Requirements:
Reproduce the data below word for word, from its first line through the line containing "collection date: 1935-08-05", including both.

(Data items)

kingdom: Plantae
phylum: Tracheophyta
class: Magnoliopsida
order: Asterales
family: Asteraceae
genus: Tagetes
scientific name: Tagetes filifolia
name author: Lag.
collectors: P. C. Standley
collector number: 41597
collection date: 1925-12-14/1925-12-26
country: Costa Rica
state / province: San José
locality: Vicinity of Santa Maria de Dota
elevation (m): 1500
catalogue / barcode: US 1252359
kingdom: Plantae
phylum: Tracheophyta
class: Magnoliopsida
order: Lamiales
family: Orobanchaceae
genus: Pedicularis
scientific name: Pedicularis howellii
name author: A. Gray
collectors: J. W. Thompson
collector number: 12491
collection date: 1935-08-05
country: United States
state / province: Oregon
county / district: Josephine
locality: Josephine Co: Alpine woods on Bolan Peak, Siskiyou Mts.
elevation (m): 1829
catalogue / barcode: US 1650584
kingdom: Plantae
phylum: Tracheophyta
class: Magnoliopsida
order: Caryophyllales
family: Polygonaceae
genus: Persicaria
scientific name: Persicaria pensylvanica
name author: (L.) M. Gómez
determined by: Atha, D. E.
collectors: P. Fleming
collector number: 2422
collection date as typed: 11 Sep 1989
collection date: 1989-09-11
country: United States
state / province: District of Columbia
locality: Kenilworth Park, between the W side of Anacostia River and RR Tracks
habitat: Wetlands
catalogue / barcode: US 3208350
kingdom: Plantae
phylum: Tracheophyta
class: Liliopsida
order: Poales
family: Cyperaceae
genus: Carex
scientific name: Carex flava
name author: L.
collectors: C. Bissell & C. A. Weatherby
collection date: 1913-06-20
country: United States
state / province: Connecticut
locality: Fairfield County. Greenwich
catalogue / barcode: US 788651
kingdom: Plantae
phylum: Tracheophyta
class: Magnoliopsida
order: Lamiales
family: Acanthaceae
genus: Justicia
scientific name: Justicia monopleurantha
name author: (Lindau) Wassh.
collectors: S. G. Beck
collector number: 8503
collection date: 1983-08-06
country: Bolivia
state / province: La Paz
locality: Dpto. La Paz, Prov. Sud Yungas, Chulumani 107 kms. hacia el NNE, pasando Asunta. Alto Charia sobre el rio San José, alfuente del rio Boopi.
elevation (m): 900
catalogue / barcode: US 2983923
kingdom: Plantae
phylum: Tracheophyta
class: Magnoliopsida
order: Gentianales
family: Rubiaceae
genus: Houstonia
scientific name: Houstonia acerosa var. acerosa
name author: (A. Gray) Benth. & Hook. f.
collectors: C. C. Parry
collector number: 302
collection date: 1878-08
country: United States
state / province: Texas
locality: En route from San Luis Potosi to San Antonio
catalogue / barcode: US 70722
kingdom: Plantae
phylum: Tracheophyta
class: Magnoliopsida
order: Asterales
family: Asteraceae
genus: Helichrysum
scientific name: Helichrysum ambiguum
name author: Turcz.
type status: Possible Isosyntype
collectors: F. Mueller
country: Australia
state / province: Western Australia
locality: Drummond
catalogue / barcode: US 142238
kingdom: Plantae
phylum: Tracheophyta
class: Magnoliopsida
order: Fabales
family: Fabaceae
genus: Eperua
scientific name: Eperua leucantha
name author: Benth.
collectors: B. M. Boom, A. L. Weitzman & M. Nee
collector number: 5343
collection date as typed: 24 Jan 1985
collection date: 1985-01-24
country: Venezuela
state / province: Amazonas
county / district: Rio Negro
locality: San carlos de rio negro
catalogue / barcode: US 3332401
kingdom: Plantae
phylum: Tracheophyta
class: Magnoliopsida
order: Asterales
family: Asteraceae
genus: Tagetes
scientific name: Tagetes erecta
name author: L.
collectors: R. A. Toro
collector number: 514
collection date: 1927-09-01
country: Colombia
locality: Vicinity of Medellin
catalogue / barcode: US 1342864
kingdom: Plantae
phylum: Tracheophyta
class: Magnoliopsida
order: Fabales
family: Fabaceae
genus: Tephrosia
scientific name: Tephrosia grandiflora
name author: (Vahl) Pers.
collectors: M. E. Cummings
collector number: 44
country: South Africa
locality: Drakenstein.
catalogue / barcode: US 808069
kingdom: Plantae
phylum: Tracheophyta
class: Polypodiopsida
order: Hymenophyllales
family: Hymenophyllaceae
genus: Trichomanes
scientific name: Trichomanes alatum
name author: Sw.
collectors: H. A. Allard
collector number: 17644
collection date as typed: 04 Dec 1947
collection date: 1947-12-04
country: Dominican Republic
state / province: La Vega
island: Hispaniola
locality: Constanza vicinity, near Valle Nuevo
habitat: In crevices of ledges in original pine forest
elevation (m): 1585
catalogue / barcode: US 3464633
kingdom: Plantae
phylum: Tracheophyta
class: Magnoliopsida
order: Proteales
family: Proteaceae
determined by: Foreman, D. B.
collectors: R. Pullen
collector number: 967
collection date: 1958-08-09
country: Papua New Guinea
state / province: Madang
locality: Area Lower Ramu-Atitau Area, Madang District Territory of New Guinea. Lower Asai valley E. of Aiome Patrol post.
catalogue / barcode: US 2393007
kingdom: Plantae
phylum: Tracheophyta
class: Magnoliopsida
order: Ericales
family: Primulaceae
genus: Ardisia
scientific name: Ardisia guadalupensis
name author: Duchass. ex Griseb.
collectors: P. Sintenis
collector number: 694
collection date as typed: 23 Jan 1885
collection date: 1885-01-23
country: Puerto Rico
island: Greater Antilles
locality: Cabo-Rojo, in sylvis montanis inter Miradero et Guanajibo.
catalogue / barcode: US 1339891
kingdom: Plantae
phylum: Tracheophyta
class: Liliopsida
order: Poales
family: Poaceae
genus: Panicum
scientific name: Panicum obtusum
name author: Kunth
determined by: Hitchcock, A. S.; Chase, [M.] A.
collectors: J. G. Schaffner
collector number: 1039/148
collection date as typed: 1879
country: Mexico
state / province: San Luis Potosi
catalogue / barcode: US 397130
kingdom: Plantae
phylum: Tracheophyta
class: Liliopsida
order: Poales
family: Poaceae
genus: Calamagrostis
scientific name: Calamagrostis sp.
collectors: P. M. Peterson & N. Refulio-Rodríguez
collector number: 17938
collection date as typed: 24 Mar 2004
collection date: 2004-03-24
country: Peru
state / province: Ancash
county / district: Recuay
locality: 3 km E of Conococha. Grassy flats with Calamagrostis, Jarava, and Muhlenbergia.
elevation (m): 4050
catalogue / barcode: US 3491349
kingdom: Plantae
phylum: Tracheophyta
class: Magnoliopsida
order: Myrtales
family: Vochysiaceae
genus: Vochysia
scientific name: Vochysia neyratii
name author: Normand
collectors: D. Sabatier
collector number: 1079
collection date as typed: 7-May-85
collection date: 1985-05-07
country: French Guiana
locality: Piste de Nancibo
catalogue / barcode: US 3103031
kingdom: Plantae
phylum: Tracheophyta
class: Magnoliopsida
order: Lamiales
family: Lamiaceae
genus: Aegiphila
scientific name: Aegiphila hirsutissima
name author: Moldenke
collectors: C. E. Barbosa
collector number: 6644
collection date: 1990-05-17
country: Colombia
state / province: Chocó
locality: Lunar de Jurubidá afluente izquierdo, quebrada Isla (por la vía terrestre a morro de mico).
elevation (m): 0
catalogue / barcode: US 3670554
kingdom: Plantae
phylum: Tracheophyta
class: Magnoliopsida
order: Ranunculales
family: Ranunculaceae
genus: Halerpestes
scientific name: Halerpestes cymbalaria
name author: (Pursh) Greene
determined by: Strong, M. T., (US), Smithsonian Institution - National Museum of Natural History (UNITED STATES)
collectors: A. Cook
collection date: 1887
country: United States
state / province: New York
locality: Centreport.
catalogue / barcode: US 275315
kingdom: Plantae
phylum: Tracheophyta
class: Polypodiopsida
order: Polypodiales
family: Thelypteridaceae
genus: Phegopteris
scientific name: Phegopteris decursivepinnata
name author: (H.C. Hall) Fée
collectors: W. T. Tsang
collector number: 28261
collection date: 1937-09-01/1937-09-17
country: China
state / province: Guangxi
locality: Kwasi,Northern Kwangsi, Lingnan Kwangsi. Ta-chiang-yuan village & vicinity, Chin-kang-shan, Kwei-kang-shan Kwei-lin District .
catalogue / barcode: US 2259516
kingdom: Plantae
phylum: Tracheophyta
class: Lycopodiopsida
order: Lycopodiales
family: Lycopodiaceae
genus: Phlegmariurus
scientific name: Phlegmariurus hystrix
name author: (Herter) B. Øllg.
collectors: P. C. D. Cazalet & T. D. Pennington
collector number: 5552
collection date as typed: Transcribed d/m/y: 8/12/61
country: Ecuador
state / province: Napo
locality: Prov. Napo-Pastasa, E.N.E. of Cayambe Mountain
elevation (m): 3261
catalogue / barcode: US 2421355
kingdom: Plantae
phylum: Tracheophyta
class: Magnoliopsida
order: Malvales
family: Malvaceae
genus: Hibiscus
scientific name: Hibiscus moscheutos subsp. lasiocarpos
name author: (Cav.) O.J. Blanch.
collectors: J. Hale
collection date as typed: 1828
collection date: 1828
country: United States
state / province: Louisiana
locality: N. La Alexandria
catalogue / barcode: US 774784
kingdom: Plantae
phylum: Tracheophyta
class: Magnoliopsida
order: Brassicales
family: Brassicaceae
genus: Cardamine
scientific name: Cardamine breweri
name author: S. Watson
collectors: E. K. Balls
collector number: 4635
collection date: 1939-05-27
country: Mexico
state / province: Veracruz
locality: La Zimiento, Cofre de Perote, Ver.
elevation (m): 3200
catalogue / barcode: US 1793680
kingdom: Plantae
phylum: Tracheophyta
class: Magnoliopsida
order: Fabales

Problem solution:
kingdom: Plantae
phylum: Tracheophyta
class: Magnoliopsida
order: Asterales
family: Asteraceae
genus: Tagetes
scientific name: Tagetes filifolia
name author: Lag.
collectors: P. C. Standley
collector number: 41597
collection date: 1925-12-14/1925-12-26
country: Costa Rica
state / province: San José
locality: Vicinity of Santa Maria de Dota
elevation (m): 1500
catalogue / barcode: US 1252359
kingdom: Plantae
phylum: Tracheophyta
class: Magnoliopsida
order: Lamiales
family: Orobanchaceae
genus: Pedicularis
scientific name: Pedicularis howellii
name author: A. Gray
collectors: J. W. Thompson
collector number: 12491
collection date: 1935-08-05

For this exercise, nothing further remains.